_EXERCISE DIRECTIONS_:
How many lines in the items below contain the word "nacional"? Reply with the number alone.

_TASK DATA_:
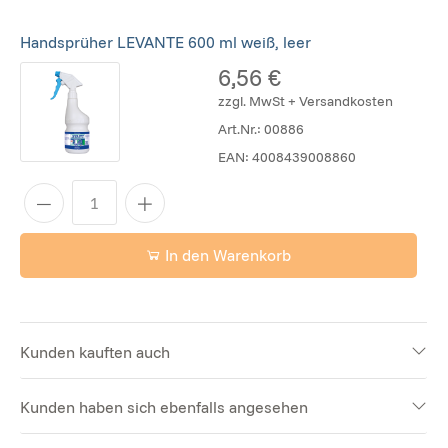
Handsprüher LEVANTE 600 ml weiß, leer
6,56 €
zzgl. MwSt + Versandkosten
Art.Nr.:
00886
EAN:
4008439008860
In den Warenkorb
Kunden kauften auch
Kunden haben sich ebenfalls angesehen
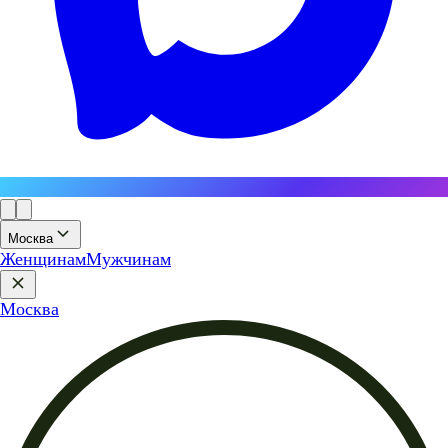
Москва
Женщинам
Мужчинам
Москва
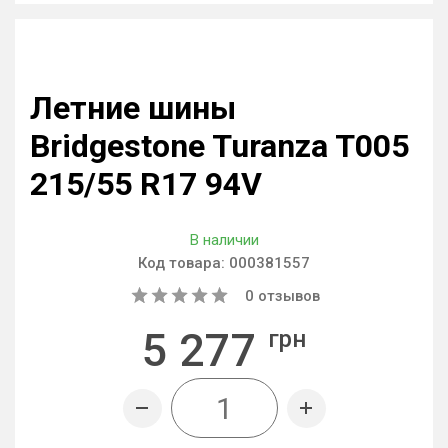
Летние шины
Bridgestone Turanza T005
215/55 R17 94V
В наличии
Код товара:
000381557
0
отзывов
5 277
грн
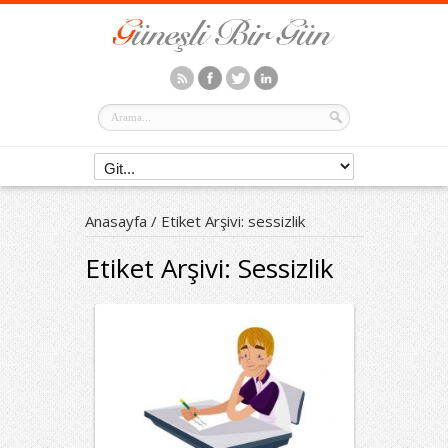
Anasayfa
/
Etiket Arşivi: sessizlik
Etiket Arşivi:
Sessizlik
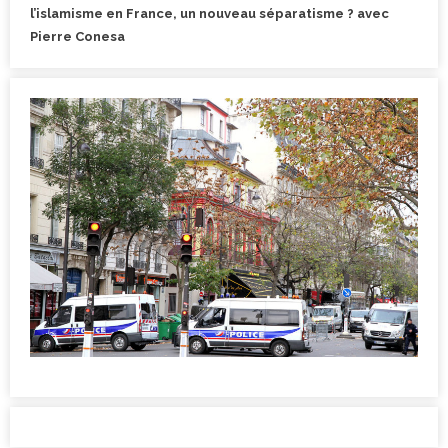
l’islamisme en France, un nouveau séparatisme ? avec
Pierre Conesa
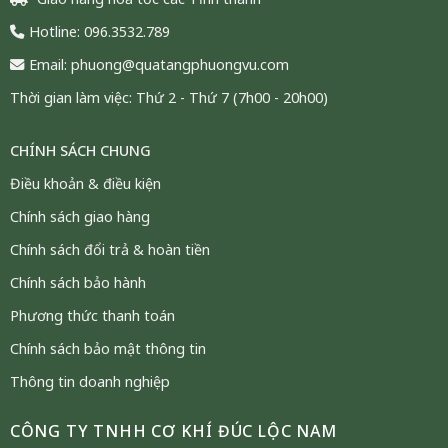
trọng, tinh tế và hướng thiện. Với vẻ đẹp sang trọng và ý nghĩa
sâu sắc, sản phẩm được nhiều người lựa chọn làm quà tặng
Hotline: 096.3532.789
sếp, khách VIP trong các dịp tri ân, tổng kết cuối năm hay lễ
Email: phuong@quatangphuongvu.com
tết.
Thời gian làm việc: Thứ 2 - Thứ 7 (7h00 - 20h00)
Ý Nghĩa Của Tranh Chữ Tâm Trong Phong
CHÍNH SÁCH CHUNG
Thủy & Văn Hoá
Điều khoản & điều kiện
“Tâm” – Cốt lõi của nhân cách và trí tuệ
Chính sách giao hàng
Trong văn hóa phương Đông, “Tâm” đại diện cho cái
Chính sách đổi trả & hoàn tiền
gốc của con người: sống thiện lành, ứng xử từ bi, giữ
Chính sách bảo hành
lòng thanh tịnh giữa đời sống bộn bề. Tặng chữ “Tâm”
là gửi gắm một lời chúc: giữ vững bản tâm, làm việc
Phương thức thanh toán
lớn, sống an nhiên.
Chính sách bảo mật thông tin
Vật phẩm thư pháp mang tính thiền – dẫn nguồn
Thông tin doanh nghiệp
năng lượng tốt.
CÔNG TY TNHH CƠ KHÍ ĐÚC LỘC NAM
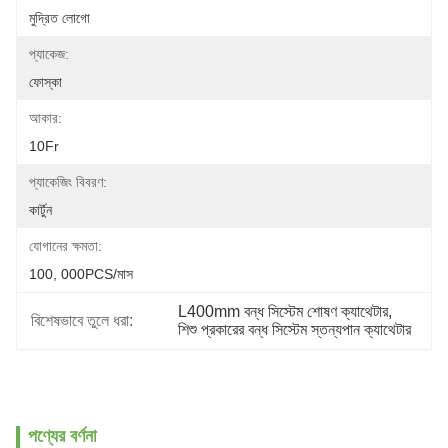
মুদ্রিত লোগো
প্যাকেজ:
ফোস্কা
আকার:
10Fr
প্যাকেজিং বিবরণ:
কার্টুন
যোগানের ক্ষমতা:
100, 000PCS/মাস
L400mm বন্ধ সিস্টেম শোষণ ক্যাথেটার
, 
বিশেষভাবে তুলে ধরা:
শিশু প্রকারের বন্ধ সিস্টেম স্তন্যপান ক্যাথেটার
পণ্যের বর্ণনা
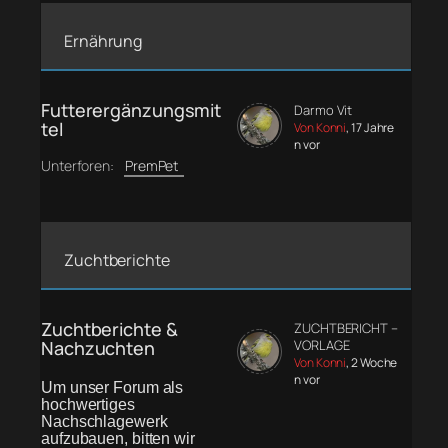
Ernährung
Futterergänzungsmit
Darmo Vit
tel
Von Konni
, 17 Jahre
n vor
Unterforen:
PremPet
Zuchtberichte
Zuchtberichte &
ZUCHTBERICHT –
Nachzuchten
VORLAGE
Von Konni
, 2 Woche
n vor
Um unser Forum als
hochwertiges
Nachschlagewerk
aufzubauen, bitten wir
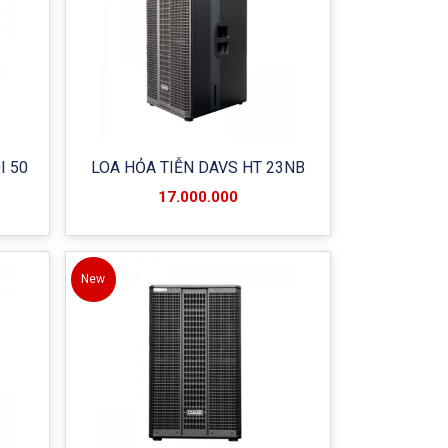
I 50
LOA HỎA TIỄN DAVS HT 23NB
17.000.000
New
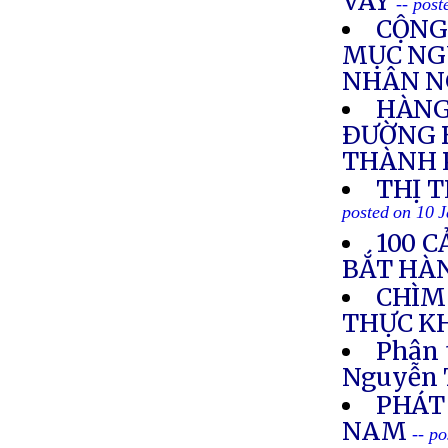
VÂY
-- pos
CỘNG
MỤC NGU
NHÂN N
HÀNG
ÐƯỜNG B
THÀNH 
THỊ 
posted on 10 
100 
BẮT HÀ
CHÌM 
THỰC K
Phân 
Nguyễn 
PHÁT
NAM
-- p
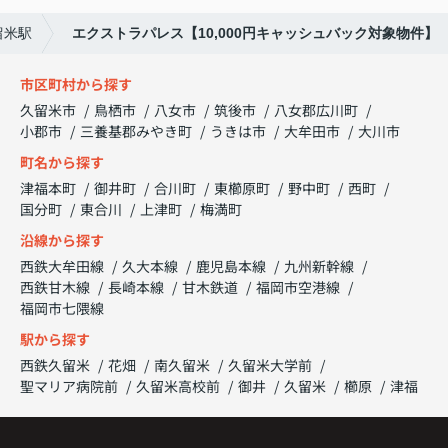
留米駅
エクストラパレス【10,000円キャッシュバック対象物件】
市区町村から探す
久留米市
鳥栖市
八女市
筑後市
八女郡広川町
小郡市
三養基郡みやき町
うきは市
大牟田市
大川市
町名から探す
津福本町
御井町
合川町
東櫛原町
野中町
西町
国分町
東合川
上津町
梅満町
沿線から探す
西鉄大牟田線
久大本線
鹿児島本線
九州新幹線
西鉄甘木線
長崎本線
甘木鉄道
福岡市空港線
福岡市七隈線
駅から探す
西鉄久留米
花畑
南久留米
久留米大学前
聖マリア病院前
久留米高校前
御井
久留米
櫛原
津福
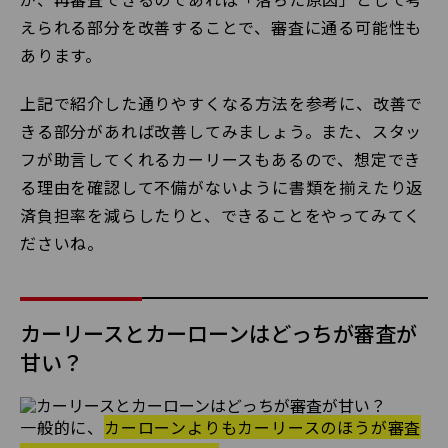
えられる部分を改善することで、審査に通る可能性も
あります。
上記で紹介した通りやすくなる方法を参考に、改善で
きる部分があれば改善してみましょう。また、スタッ
フが助言してくれるカーリースもあるので、想定でき
る理由を確認して不備がないように書類を揃えたり返
済負担率を減らしたりと、できることをやってみてく
ださいね。
カーリースとカーローンはどっちが審査が
甘い？
一般的に、
カーローンよりもカーリースのほうが審査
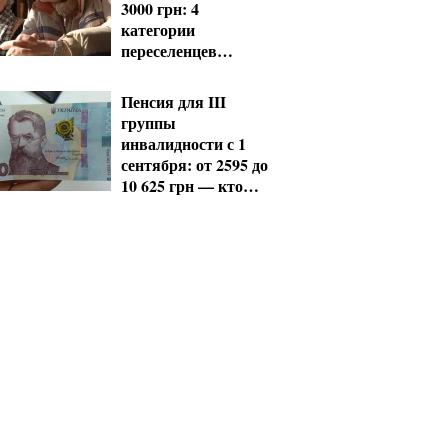
3000 грн: 4
категории
переселенцев
должны срочно
обновить данные
Пенсия для III
группы
инвалидности с 1
сентября: от 2595 до
10 625 грн — кто
сколько получит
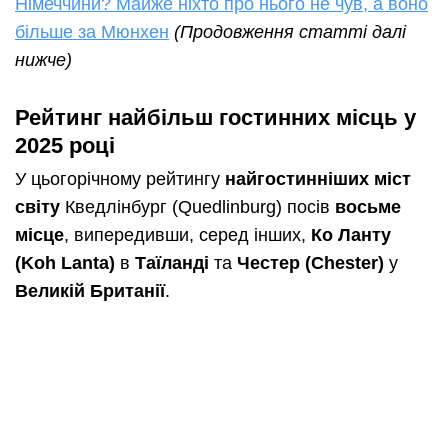
Німеччини? Майже ніхто про нього не чув, а воно
більше за Мюнхен
(
Продовження статті далі
нижче
)
Рейтинг найбільш гостинних місць у
2025 році
У цьогорічному рейтингу
найгостинніших міст
світу
Кведлінбург (Quedlinburg) посів
восьме
місце
, випередивши, серед інших,
Ко Ланту
(Koh Lanta)
в
Таїланді
та
Честер (Chester)
у
Великій Британії
.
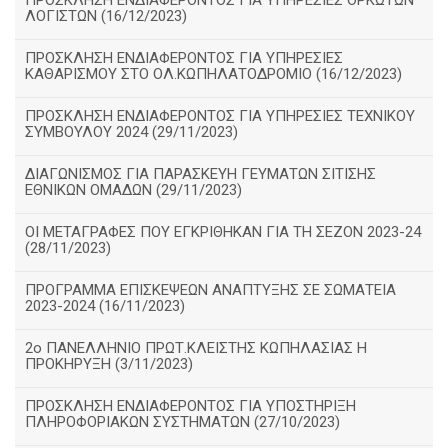
ΠΡΟΣΚΛΗΣΗ ΕΝΔΙΑΦΕΡΟΝΤΟΣ ΓΙΑ ΥΠΗΡΕΣΙΕΣ ΟΡΚΩΤΩΝ
ΛΟΓΙΣΤΩΝ (16/12/2023)
ΠΡΟΣΚΛΗΣΗ ΕΝΔΙΑΦΕΡΟΝΤΟΣ ΓΙΑ ΥΠΗΡΕΣΙΕΣ
ΚΑΘΑΡΙΣΜΟΥ ΣΤΟ ΟΛ.ΚΩΠΗΛΑΤΟΔΡΟΜΙΟ (16/12/2023)
ΠΡΟΣΚΛΗΣΗ ΕΝΔΙΑΦΕΡΟΝΤΟΣ ΓΙΑ ΥΠΗΡΕΣΙΕΣ ΤΕΧΝΙΚΟΥ
ΣΥΜΒΟΥΛΟΥ 2024 (29/11/2023)
ΔΙΑΓΩΝΙΣΜΟΣ ΓΙΑ ΠΑΡΑΣΚΕΥΗ ΓΕΥΜΑΤΩΝ ΣΙΤΙΣΗΣ
ΕΘΝΙΚΩΝ ΟΜΑΔΩΝ (29/11/2023)
ΟΙ ΜΕΤΑΓΡΑΦΕΣ ΠΟΥ ΕΓΚΡΙΘΗΚΑΝ ΓΙΑ ΤΗ ΣΕΖΟΝ 2023-24
(28/11/2023)
ΠΡΟΓΡΑΜΜΑ ΕΠΙΣΚΕΨΕΩΝ ΑΝΑΠΤΥΞΗΣ ΣΕ ΣΩΜΑΤΕΙΑ
2023-2024 (16/11/2023)
2ο ΠΑΝΕΛΛΗΝΙΟ ΠΡΩΤ.ΚΛΕΙΣΤΗΣ ΚΩΠΗΛΑΣΙΑΣ Η
ΠΡΟΚΗΡΥΞΗ (3/11/2023)
ΠΡΟΣΚΛΗΣΗ ΕΝΔΙΑΦΕΡΟΝΤΟΣ ΓΙΑ ΥΠΟΣΤΗΡΙΞΗ
ΠΛΗΡΟΦΟΡΙΑΚΩΝ ΣΥΣΤΗΜΑΤΩΝ (27/10/2023)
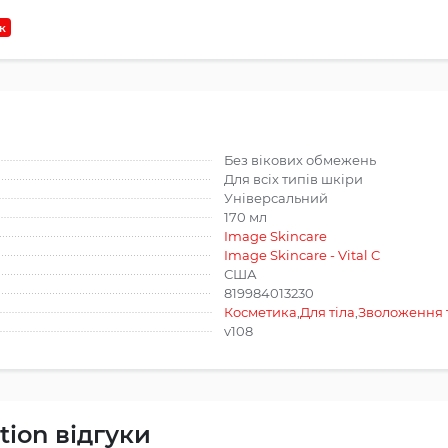
к
Без вікових обмежень
Для всіх типів шкіри
Універсальний
170 мл
Image Skincare
Image Skincare - Vital C
США
819984013230
Косметика
,
Для тіла
,
Зволоження 
v108
tion відгуки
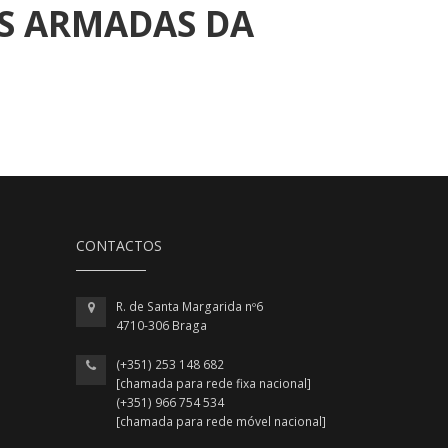
AS ARMADAS DA
CONTACTOS
R. de Santa Margarida nº6
4710-306 Braga
(+351) 253 148 682
[chamada para rede fixa nacional]
(+351) 966 754 534
[chamada para rede móvel nacional]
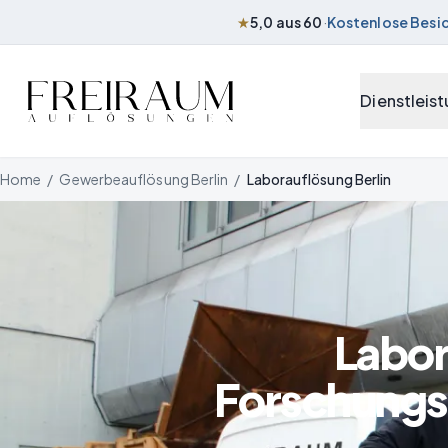
★
5,0 aus 60
·
Kostenlose Besi
Zum Inhalt springen
Dienstleis
Home
/
Gewerbeauflösung Berlin
/
Laborauflösung Berlin
Labor
Forschungs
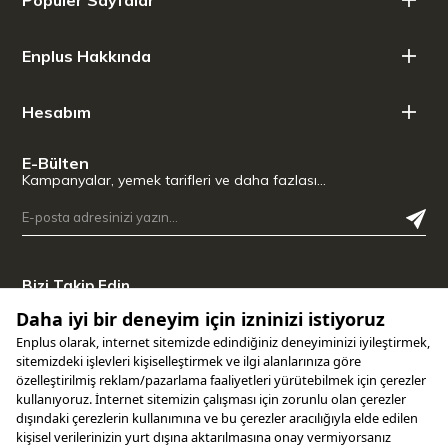
Enplus Hakkında
Hesabım
E-Bülten
Kampanyalar, yemek tarifleri ve daha fazlası…
Bizi Takip Edin
Uygulamamızı İndirin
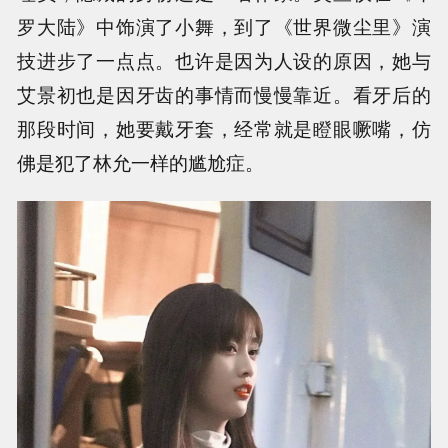
罗大陆》中饰演了小舞，到了《世界微尘里》演
技进步了一点点。也许是因为人设的原因，她与
艾景初也是因牙齿的事情而慢慢靠近。看牙后的
那段时间，她要戴牙套，经常就是瞪眼噘嘴，仿
佛是犯了林允一样的尴尬症。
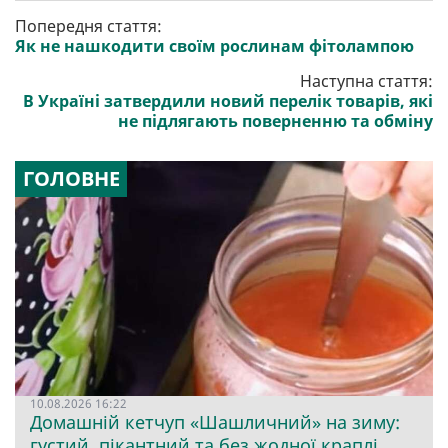
Попередня стаття:
Як не нашкодити своїм рослинам фітолампою
Наступна стаття:
В Україні затвердили новий перелік товарів, які
не підлягають поверненню та обміну
ГОЛОВНЕ
10.08.2026 16:22
Домашній кетчуп «Шашличний» на зиму:
густий, пікантний та без жодної краплі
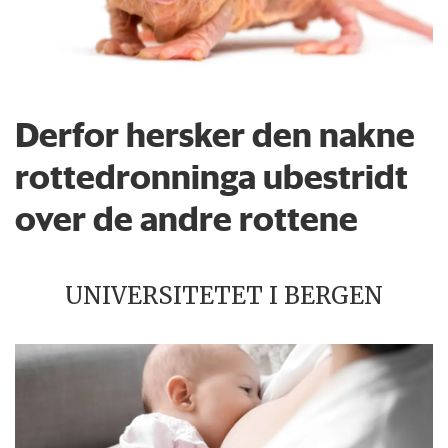
Derfor hersker den nakne
rottedronninga ubestridt
over de andre rottene
UNIVERSITETET I BERGEN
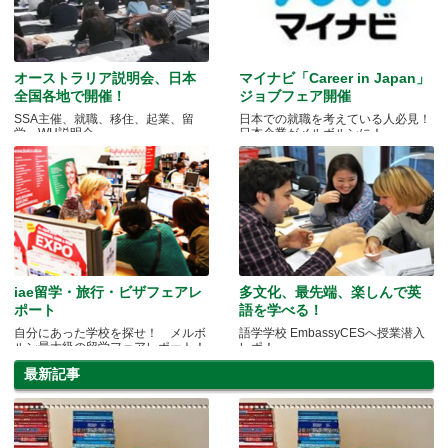
オーストラリア説明会、日本
マイナビ「Career in Japan」
全国各地で開催！
ジョブフェア開催
SSA主催、就職、移住、起業、留
日本での就職を考えている人必見！
学、WH説明会
日本企業がメルボルンに！
iae留学・旅行・ビザフェアレ
多文化、最先端、楽しんで英
ポート
語を学べる！
自分にあった学校を探せ！ メルボ
語学学校 EmbassyCESへ授業潜入
ルン最大級の留学フェアレポート！
レポ！
最新記事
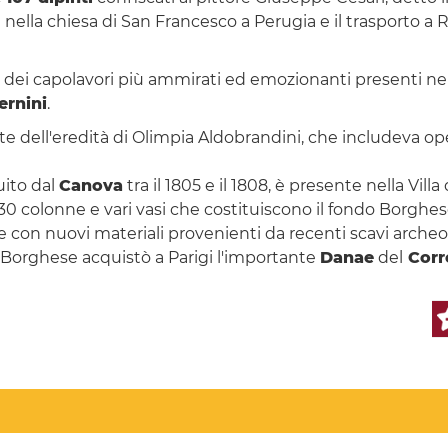
i nella chiesa di San Francesco a Perugia e il trasporto a
uno dei capolavori più ammirati ed emozionanti presenti ne
ernini
.
arte dell'eredità di Olimpia Aldobrandini, che includeva ope
uito dal
Canova
tra il 1805 e il 1808, è presente nella Vil
, 30 colonne e vari vasi che costituiscono il fondo Borghe
 con nuovi materiali provenienti da recenti scavi archeo
o Borghese acquistò a Parigi l'importante
Danae
del
Corr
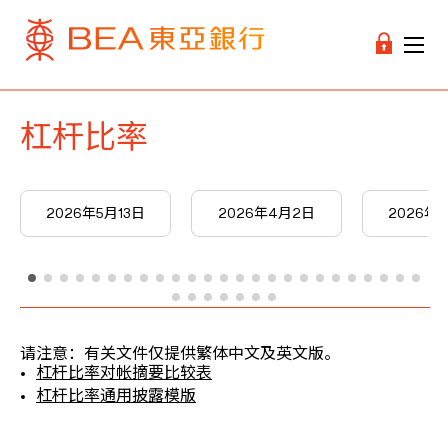
杠杆比率
2026年5月13日
2026年4月2日
2026年3
请注意：有关文件仅提供繁体中文及英文版。
杠杆比率对帐摘要比较表
杠杆比率通用披露模版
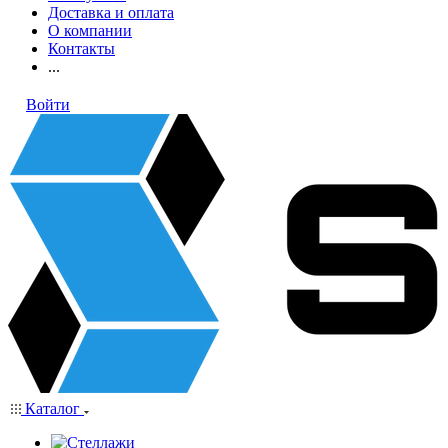
Доставка и оплата
О компании
Контакты
...
Войти
Каталог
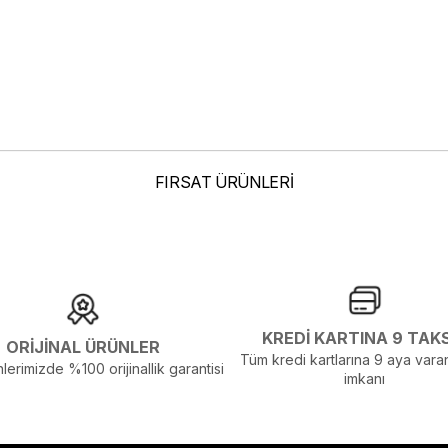
FIRSAT ÜRÜNLERİ
elenmelerden Dolayı Renk Farklılıkları Olabilir
KREDİ KARTINA 9 TAK
ORİJİNAL ÜRÜNLER
Tüm kredi kartlarına 9 aya varan
lerimizde %100 orijinallik garantisi
imkanı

_WRITTEN ANSWER_:
2